### CONSEGNA
Nel testo sul credito ai Millennials, individua le tipologie di utenti indicate come possibili nuovi target di clientela per le banche. Riportale tutte.

Il credito, nel nostro paese, è classista e fortemente influenzato da pregiudizi di natura socio-demografica. Le banche, per la concessione di finanziamenti, utilizzano modelli che si appoggiano esclusivamente sui dati sociodemografici e delle centrali di rischio. Questi modelli conservativi svantaggiano determinate popolazioni o lavoratori che non hanno mai ottenuto prestiti in passato (come i lavoratori precari) o che non appartengono a classi più tradizionali (per esempio gli immigrati).

Autolesionismo puro, visto che queste modalità di erogazione creditizia non permettono alle banche di incrociare i bisogni di una vasta popolazione di clienti e di produrre un reddito “diverso” dalla attività più remunerativa di una istituzione finanziaria, cioè concedere prestiti.

Per rivoluzionare il credito, allontanandosi dagli schemi convenzionali e produrre “nuovo” reddito, le banche dovrebbero allargare i loro orizzonti in termini di nuovi target di clientela, immaginando tipologie di utenti che rappresentino al meglio i trend odierni. Mi sono chiesto: avete mai pensato al genitore under 45, allo studente indipendente che svolge lavori saltuari, ai giovani lavoratori nelle prime fasi di carriera che amano viaggiare, ai lavoratori precari e infine ai lavoratori avviati che necessitano però di piccoli prestiti? In altri termini, care banche, vi siete mai soffermate sulle esigenze dei Millennials?

Una domanda che mi sono posto a seguito di una indagine effettuata mentre scrivevo il mio ultimo libro Salviamoci (Chiarelettere). Perché un dato è certo: il credito per i millennials non funziona. I modelli convenzionali fanno affidamento prevalentemente sulle centrali di rischio, che fanno molta fatica su questo tipo di segmento perché composto da persone che generalmente sono alla loro prima richiesta di prestito, hanno una storia lavorativa giovane, oppure hanno viaggiato molto e si sono trasferiti da poco di nuovo sul territorio italiano. Si tratta di generazioni di clienti abituate ad un consumo online, prevalentemente da smartphone ma soprattutto in maniera istantanea e paperless. Un consumo fatto di iniziativa (cerco sul web il prestito più veloce e conveniente) e non di conformità (non aspettano la telefonata del consulente bancario).

Chi sarà in grado di interfacciare un mercato potenziale che per il 2020 ha raggiunto i 2,3 miliardi di individui e che, per l’Italia, è di oltre 11 milioni di utenti?

Forse le banche tradizionali, ancora molto lontane da modelli di efficienza in termini di analisi del mercato, considerano ancora poco maturi gli appartenenti alla Generazione Y? Falso problema. Considerato che i Millennials hanno un’età compresa tra i 18 e 34 anni, si può dire che la Generazione Y italiana è ormai cresciuta e sviluppata. Infatti più del 59% dei nativi digitali ha un’età compresa tra 25 e 34 anni, il 32% si colloca nella fascia 18-24 e solo l’8,5% ha meno di 18 anni.

### VOCI RIPORTATE
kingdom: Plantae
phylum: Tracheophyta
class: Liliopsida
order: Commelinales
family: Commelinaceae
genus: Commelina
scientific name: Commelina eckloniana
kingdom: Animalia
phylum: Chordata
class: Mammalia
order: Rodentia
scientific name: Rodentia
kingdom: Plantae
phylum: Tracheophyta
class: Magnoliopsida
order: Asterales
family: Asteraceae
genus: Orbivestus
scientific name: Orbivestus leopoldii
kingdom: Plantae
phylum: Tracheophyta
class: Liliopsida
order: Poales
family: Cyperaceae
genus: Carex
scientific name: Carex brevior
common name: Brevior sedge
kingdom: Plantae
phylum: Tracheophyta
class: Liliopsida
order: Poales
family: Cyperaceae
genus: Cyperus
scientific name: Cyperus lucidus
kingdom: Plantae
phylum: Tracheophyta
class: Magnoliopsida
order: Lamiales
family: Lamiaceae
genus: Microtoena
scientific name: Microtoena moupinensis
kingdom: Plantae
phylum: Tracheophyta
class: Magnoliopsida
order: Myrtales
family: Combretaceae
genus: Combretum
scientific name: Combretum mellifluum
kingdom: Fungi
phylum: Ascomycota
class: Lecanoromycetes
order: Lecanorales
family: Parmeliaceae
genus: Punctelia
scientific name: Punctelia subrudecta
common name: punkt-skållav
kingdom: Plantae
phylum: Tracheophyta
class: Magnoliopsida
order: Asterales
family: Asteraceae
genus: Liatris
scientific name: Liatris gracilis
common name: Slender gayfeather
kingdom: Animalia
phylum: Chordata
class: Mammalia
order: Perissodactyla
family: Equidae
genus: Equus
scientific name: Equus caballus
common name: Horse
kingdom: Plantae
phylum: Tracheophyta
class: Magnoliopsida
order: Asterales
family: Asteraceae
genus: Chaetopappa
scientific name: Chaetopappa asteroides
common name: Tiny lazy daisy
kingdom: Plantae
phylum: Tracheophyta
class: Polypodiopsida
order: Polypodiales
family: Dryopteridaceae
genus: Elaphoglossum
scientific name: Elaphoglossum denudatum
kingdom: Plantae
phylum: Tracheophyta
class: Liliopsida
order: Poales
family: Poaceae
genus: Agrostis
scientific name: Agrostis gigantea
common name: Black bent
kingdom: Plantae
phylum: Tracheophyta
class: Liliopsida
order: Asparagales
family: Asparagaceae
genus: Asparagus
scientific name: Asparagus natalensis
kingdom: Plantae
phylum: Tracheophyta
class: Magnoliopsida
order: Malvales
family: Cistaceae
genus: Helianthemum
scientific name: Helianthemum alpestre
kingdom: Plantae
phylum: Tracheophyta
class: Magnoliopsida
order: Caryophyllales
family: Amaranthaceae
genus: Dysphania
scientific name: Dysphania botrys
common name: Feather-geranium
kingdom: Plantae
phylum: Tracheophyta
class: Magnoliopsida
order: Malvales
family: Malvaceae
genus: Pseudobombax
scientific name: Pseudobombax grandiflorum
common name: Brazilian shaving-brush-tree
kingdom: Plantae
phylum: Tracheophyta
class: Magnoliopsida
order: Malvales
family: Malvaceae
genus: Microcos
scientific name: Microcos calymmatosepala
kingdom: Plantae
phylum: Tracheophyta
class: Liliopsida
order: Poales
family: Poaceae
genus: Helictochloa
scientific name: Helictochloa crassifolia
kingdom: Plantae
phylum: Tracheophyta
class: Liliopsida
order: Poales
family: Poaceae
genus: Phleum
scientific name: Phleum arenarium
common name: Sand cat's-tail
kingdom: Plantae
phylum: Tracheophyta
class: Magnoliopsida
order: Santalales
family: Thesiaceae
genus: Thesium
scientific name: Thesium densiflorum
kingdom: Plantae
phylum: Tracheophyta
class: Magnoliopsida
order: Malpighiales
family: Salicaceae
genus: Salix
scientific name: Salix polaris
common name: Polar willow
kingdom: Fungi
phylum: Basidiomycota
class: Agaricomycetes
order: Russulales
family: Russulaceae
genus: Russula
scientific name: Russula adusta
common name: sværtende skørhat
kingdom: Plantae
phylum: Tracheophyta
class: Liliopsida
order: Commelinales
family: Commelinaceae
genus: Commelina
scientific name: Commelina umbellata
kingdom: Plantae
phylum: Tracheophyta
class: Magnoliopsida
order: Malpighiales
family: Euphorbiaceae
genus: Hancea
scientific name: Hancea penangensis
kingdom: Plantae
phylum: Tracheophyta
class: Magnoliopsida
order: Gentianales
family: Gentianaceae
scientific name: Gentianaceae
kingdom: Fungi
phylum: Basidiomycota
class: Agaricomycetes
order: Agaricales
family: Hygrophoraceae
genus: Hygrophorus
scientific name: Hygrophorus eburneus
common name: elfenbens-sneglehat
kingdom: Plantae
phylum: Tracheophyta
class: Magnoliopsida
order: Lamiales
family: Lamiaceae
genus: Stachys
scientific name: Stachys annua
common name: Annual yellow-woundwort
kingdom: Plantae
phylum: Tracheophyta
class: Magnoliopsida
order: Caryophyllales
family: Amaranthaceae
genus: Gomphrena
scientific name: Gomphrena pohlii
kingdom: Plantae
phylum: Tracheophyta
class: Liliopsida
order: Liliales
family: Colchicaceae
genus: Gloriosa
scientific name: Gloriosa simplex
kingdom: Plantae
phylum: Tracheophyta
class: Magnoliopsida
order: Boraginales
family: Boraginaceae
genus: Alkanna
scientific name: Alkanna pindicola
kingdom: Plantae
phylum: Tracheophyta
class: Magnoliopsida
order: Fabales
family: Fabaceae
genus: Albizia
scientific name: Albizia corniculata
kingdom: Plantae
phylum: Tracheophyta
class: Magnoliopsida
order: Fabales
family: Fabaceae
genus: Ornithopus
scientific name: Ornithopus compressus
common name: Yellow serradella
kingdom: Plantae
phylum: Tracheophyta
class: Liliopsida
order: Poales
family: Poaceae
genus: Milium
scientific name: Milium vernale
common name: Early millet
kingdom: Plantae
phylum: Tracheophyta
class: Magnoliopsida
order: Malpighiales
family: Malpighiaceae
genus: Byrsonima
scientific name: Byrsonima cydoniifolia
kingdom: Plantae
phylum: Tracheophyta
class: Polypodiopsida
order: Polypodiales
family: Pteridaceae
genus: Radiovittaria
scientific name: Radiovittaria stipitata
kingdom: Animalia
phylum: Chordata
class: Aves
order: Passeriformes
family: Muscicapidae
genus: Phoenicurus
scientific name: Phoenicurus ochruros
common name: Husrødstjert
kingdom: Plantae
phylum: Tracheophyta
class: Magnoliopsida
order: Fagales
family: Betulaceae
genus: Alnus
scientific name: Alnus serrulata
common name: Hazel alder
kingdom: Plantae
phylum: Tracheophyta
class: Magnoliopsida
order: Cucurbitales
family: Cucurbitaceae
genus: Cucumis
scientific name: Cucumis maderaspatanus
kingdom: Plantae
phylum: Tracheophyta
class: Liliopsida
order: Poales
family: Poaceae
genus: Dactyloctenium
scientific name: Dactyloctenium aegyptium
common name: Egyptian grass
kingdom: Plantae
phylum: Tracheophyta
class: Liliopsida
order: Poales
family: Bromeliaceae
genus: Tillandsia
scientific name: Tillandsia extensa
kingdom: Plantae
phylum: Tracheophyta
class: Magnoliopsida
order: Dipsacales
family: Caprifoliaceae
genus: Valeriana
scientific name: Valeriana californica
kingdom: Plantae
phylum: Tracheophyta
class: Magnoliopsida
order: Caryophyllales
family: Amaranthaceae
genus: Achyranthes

### SOLUZIONE SVOLTA
- il genitore under 45
- lo studente indipendente che svolge lavori saltuari
- i giovani lavoratori nelle prime fasi di carriera che amano viaggiare
- i lavoratori precari
- i lavoratori avviati che necessitano però di piccoli prestiti